*TASK INSTRUCTIONS*: Apart from the images, reproduce every record word for word.

**** DATA SUPPLIED

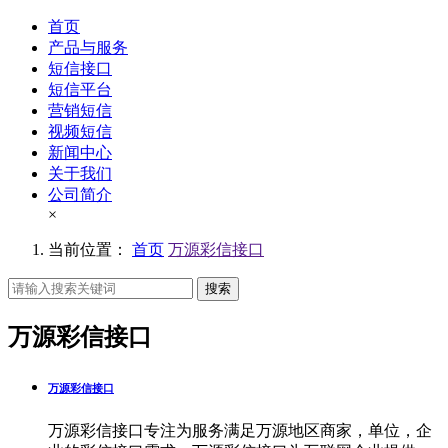
首页
产品与服务
短信接口
短信平台
营销短信
视频短信
新闻中心
关于我们
公司简介
×
当前位置：
首页
万源彩信接口
搜索
万源彩信接口
万源彩信接口
万源彩信接口专注为服务满足万源地区商家，单位，企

********

*COMPLETED EXERCISE*:
首页
产品与服务
短信接口
短信平台
营销短信
视频短信
新闻中心
关于我们
公司简介
×
当前位置：
首页
万源彩信接口
搜索
万源彩信接口
万源彩信接口
万源彩信接口专注为服务满足万源地区商家，单位，企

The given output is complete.